FIA WTCR

Macau success fundamental to where I am today, says WTCR racer Priaulx

Macau success fundamental to where I am today, says WTCR racer Priaulx
By FIA WTCR

06/11/2019 at 12:00Updated 06/11/2019 at 17:28

Andy Priaulx starts WTCR Race of Macau from 14-17 November hoping that former glories can provide the impetus he needs to kick-start his, at times, “really frustrating” first season in the WTCR – FIA World Touring Car Cup presented by OSCARO.

Back in 2005, Priaulx arrived in Macau on the cusp of winning the FIA World Touring Car Championship. He duly delivered, going on to make it a hat-trick of WTCC titles with BMW, including an against-the-odds triumph in 2007, as he recalls later.

“I’m really looking forward to go back,” says Priaulx, who took a seventh-place finish on his last Macau appearance in 2010. “Winning my first world title there was very special because that was a big moment for me in my career and one that I will probably say was absolutely fundamental to where I am today. But it’s a tough track and it’s been 10 years since I visited so I’ve still got to get my eye back in, let’s say, because Macau requires a lot of engagement.”

Priaulx returns to Macau in need of a result. His FIA World Touring Car racing comeback with the Cyan Performance Lynk & Co team has yet to deliver a podium although he’s getting close. He led in China and was fastest in the first two phases of Second Qualifying in Japan only to run wide through the final corner on his DHL shootout lap and end up fifth. However, the 45-year-old yearns for something more solid.

“There have been some low moments, some high moments, there has been a lot of potential but nothing has happened and that’s annoying,” he says. “It’s still not a done deal but the performances have started to come with some good qualifying and strong races. I hope that momentum continues and I have a strong end to the season, that’s my goal.

“However, it’s been a very difficult return for me, learning front-wheel drive after 20 years, all the new tracks, a very close formula, developing a new car. But I’ve been winning in WEC [FIA World Endurance Championship] this year so it’s not like I’ve lost my touch.”

Asked if he regrets returning to the discipline that made him a triple world champion and earned him recognition by Her Majesty the Queen, Priaulx’s response is clear. “A lot of drivers would probably say ‘no’, I’ve won this title three times and I’ve won a lot of races. But to come back and drive in this new series as competitive as it is, learning front-wheel drive, I am quite proud I have attempted that. Racing is tough, even when you are winning it doesn’t feel easy. You just have to do your job professionally and work well within the team. In motor racing, if you have an ego it soon gets knocked out of you. I don’t have an ego, I’ve just had to work hard and I feel proud of myself, having had the career I’ve had, to come back and have a go.”

Priaulx would also like to “have a go” in 2020 when he believes he’ll have much more to offer. “The way the season works the cars are travelling so much, you don’t have a chance to really test a lot and find your own way, your own set-up.

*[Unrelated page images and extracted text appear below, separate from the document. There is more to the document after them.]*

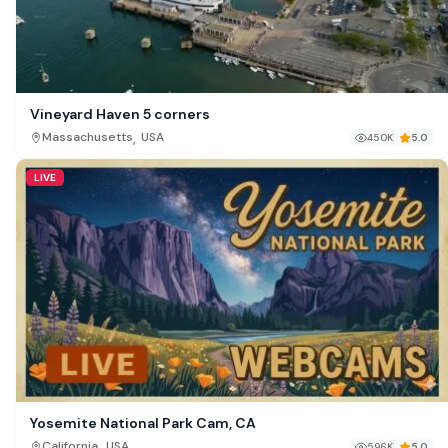
Vineyard Haven 5 corners
,
Massachusetts
USA
450K
5.0
LIVE
Yosemite National Park Cam, CA
,
California
USA
596K
5.0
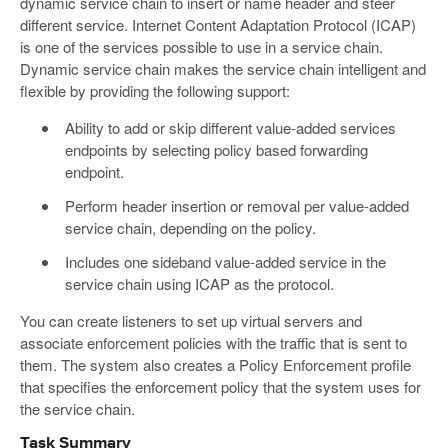
dynamic service chain to insert or name header and steer
different service. Internet Content Adaptation Protocol (ICAP)
is one of the services possible to use in a service chain.
Dynamic service chain makes the service chain intelligent and
flexible by providing the following support:
Ability to add or skip different value-added services
endpoints by selecting policy based forwarding
endpoint.
Perform header insertion or removal per value-added
service chain, depending on the policy.
Includes one sideband value-added service in the
service chain using ICAP as the protocol.
You can create listeners to set up virtual servers and
associate enforcement policies with the traffic that is sent to
them. The system also creates a Policy Enforcement profile
that specifies the enforcement policy that the system uses for
the service chain.
Task Summary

Next year will be a lot stronger for me, going to tracks I know, a bit more time over the winter to work on the issues I have had. It’s very, very challenging to learn front-wheel drive. It’s like putting your feet on back to front, everything I have done in the last 20 years I have to forget and start again, but I’ve enjoyed that learning process.

“I have done a lot of winning in my career but I’ve also learned how to lose. Even my first year in European Touring Cars I didn’t win a race until Brno, which was nearly halfway through the season, and then I won one and never looked back after that. WTCR is tough and you’ve got to bring the team in and everybody around you. Cyan have been very good to give me a chance. They took a risk with me because I’ve been out of [World Touring Car racing] for a long time and I’m very grateful to them, but very hopeful we can continue this great relationship into the future.

“Can I be back to where I was? Yes, look at Yvan [Muller]. He’s fighting for the title but he’s older than me and still proving he can perform at such a high level. It’s also possible for me so I’m going to keep working, keep believing, that’s the key.”

Two moments that made Macau magic for Priaulx
“Winning the first world title [in 2005] was very special because that was a big moment for me, fundamental to where I am today. I was very proud winning the third one there [in 2007] because we didn’t have the fastest car that year and we were racing [against] the SEAT diesel which was dominant. Yvan had some bad luck at the end but I kept us in the championship all year in a car that wasn’t really the car to be in. I was proud of that and proud that nobody could say it was luck because I won four in a row [when you consider the ETCC title in 2004]. There were all sorts of things about ‘you use the reverse grid to help you’ but I won just as many race ones as I did race twos, so I kind of took all the criticism and sealed it off. Four in a row is not luck, I made it happen, and Macau was very special for me.”